-- Consigne a --
Répondez à ces questions sur le texte consacré à Allaire et Giguère :
(i) Quel poste François Allaire occupe-t-il chez les Ducks ?
(ii) Pour quel vétéran Pierre Gauthier cherche-t-il un auxiliaire ?
(iii) Quel mot Allaire emploie-t-il pour décrire l'éthique de travail de Jean-Sébastien ?

François Allaire y croit. L’entraîneur des gardiens des Ducks est familier avec Giguère, qui avait fréquenté ses écoles de hockey à l’adolescence et dont il avait suivi la carrière junior. Quand le directeur général Pierre Gauthier se met à la recherche d’un auxiliaire pour le vétéran Guy Hebert, Allaire y voit une belle occasion de reprendre le jeune homme sous son aile.
Le grand potentiel de Giguère ne fait pas de sa réhabilitation une sinécure. Aux yeux d’Allaire, ses carences techniques sont évidentes et sa confiance est écorchée. Mais dès la première rencontre, l’enseignant explique sa vision. « Je n’arrêtais pas de lui répéter : "Quand cette équipe-là va être mûre pour les séries, tu vas être prêt à faire feu, techniquement et mentalement." Je lui ai fait la vie dure. Les entraînements étaient durs et longs. Mais Jean-Sébastien n’a jamais rien dit. Son éthique de travail était irréprochable. »

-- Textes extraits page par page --
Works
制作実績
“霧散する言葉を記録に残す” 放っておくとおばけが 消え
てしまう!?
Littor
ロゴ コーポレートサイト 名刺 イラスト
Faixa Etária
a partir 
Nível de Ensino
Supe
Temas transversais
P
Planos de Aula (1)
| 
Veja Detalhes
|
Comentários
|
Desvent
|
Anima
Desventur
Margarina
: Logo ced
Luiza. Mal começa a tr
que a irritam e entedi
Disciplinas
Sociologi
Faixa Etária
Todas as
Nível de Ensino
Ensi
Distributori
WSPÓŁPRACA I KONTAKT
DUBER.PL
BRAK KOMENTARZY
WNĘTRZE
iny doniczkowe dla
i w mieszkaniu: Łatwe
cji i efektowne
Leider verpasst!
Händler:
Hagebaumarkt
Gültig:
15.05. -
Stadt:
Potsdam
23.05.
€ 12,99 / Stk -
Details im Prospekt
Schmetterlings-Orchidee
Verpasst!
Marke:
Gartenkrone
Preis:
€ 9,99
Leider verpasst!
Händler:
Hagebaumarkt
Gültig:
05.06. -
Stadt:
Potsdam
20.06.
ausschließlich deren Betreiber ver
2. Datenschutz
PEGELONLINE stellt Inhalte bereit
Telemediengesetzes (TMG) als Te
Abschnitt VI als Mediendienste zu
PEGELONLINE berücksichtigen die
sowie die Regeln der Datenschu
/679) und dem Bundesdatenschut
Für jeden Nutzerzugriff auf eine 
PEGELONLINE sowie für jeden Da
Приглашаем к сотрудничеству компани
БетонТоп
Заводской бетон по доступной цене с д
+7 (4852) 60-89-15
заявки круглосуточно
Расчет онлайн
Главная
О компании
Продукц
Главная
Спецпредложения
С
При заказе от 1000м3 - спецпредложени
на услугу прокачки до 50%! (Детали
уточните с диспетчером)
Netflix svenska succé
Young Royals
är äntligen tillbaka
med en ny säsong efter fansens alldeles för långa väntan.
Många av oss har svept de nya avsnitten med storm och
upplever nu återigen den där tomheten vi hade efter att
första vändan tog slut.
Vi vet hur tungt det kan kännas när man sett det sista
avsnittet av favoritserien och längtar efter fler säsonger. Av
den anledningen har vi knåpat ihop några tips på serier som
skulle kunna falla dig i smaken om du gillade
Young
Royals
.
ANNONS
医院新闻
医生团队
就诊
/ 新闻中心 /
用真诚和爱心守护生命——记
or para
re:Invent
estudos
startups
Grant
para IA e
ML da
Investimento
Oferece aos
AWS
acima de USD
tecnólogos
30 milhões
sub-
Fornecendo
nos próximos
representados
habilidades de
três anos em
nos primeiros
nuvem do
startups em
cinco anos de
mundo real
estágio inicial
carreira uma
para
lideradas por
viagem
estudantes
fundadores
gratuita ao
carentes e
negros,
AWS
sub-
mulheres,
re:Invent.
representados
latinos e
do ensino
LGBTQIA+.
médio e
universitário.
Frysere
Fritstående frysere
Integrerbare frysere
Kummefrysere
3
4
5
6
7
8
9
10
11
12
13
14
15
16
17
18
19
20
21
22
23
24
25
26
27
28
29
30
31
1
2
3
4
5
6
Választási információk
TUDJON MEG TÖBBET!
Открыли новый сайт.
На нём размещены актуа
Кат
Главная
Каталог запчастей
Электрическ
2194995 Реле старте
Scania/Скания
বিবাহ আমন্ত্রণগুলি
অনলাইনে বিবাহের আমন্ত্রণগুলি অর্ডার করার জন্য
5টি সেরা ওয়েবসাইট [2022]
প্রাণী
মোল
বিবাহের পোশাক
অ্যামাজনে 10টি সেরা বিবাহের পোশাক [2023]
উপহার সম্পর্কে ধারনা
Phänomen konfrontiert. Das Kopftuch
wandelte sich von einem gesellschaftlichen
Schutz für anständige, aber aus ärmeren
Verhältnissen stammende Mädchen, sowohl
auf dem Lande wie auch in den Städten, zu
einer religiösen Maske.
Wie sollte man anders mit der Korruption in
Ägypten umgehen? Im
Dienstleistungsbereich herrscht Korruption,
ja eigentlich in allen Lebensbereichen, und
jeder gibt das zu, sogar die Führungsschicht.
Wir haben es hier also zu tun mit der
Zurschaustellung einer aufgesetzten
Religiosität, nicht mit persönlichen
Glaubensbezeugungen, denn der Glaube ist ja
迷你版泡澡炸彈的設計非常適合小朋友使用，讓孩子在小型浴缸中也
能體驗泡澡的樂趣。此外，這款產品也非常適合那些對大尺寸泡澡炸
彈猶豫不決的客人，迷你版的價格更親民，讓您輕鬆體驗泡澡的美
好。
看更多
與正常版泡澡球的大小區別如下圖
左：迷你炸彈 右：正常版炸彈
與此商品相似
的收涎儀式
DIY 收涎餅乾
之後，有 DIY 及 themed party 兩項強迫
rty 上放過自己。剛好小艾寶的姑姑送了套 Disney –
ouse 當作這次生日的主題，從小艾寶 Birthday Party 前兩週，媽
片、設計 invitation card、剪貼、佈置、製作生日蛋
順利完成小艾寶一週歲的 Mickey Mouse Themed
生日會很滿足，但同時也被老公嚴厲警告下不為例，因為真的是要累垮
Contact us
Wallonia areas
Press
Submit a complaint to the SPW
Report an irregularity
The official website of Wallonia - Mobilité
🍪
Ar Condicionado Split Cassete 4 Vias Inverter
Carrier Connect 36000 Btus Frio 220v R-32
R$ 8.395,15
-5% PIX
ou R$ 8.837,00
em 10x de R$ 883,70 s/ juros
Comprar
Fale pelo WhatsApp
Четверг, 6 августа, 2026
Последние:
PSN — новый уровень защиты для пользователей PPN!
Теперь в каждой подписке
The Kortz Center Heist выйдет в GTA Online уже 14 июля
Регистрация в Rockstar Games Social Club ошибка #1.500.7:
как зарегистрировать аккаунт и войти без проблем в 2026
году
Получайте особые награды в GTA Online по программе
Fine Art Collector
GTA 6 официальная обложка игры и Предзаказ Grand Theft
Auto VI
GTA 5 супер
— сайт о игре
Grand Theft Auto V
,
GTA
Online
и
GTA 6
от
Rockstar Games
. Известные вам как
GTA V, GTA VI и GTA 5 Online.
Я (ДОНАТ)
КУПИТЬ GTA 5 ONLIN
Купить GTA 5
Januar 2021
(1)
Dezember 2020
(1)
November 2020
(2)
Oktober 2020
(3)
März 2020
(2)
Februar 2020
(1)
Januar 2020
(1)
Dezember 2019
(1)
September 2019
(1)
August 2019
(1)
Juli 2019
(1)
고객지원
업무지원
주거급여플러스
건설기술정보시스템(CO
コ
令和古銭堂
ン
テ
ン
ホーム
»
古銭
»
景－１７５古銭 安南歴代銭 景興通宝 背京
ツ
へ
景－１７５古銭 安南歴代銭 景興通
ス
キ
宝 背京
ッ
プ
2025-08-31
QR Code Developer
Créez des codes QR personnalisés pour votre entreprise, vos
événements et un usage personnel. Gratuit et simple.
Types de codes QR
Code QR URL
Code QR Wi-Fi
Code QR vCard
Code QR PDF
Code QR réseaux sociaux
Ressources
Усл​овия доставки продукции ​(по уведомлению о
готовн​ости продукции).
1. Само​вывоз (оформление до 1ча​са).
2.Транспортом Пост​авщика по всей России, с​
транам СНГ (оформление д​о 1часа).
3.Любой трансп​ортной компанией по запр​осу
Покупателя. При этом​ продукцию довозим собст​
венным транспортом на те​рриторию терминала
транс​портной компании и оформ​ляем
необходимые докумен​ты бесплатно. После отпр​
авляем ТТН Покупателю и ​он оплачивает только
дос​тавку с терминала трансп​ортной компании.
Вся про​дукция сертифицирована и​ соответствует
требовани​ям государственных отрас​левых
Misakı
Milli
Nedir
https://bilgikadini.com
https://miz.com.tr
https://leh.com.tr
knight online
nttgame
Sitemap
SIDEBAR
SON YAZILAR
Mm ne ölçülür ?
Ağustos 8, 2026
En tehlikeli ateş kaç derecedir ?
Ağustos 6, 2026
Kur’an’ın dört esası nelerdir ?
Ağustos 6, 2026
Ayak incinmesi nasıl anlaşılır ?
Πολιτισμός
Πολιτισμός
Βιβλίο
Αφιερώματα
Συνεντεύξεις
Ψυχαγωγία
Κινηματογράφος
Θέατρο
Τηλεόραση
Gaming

-- Consigne b --
Mettez le listing sous forme de liste numérotée, de sa première ligne jusqu'à celle qui contient "Заводской бетон по доступной цене с д", incluse. Sautez les lignes vides.

-- Réponse a --
(i) Entraîneur des gardiens.
(ii) Guy Hebert.
(iii) Irréprochable.

-- Réponse b --
1. Works
2. 制作実績
3. “霧散する言葉を記録に残す” 放っておくとおばけが 消え
4. てしまう!?
5. Littor
6. ロゴ コーポレートサイト 名刺 イラスト
7. Faixa Etária
8. a partir 
9. Nível de Ensino
10. Supe
11. Temas transversais
12. P
13. Planos de Aula (1)
14. | 
15. Veja Detalhes
16. |
17. Comentários
18. |
19. Desvent
20. |
21. Anima
22. Desventur
23. Margarina
24. : Logo ced
25. Luiza. Mal começa a tr
26. que a irritam e entedi
27. Disciplinas
28. Sociologi
29. Faixa Etária
30. Todas as
31. Nível de Ensino
32. Ensi
33. Distributori
34. WSPÓŁPRACA I KONTAKT
35. DUBER.PL
36. BRAK KOMENTARZY
37. WNĘTRZE
38. iny doniczkowe dla
39. i w mieszkaniu: Łatwe
40. cji i efektowne
41. Leider verpasst!
42. Händler:
43. Hagebaumarkt
44. Gültig:
45. 15.05. -
46. Stadt:
47. Potsdam
48. 23.05.
49. € 12,99 / Stk -
50. Details im Prospekt
51. Schmetterlings-Orchidee
52. Verpasst!
53. Marke:
54. Gartenkrone
55. Preis:
56. € 9,99
57. Leider verpasst!
58. Händler:
59. Hagebaumarkt
60. Gültig:
61. 05.06. -
62. Stadt:
63. Potsdam
64. 20.06.
65. ausschließlich deren Betreiber ver
66. 2. Datenschutz
67. PEGELONLINE stellt Inhalte bereit
68. Telemediengesetzes (TMG) als Te
69. Abschnitt VI als Mediendienste zu
70. PEGELONLINE berücksichtigen die
71. sowie die Regeln der Datenschu
72. /679) und dem Bundesdatenschut
73. Für jeden Nutzerzugriff auf eine 
74. PEGELONLINE sowie für jeden Da
75. Приглашаем к сотрудничеству компани
76. БетонТоп
77. Заводской бетон по доступной цене с д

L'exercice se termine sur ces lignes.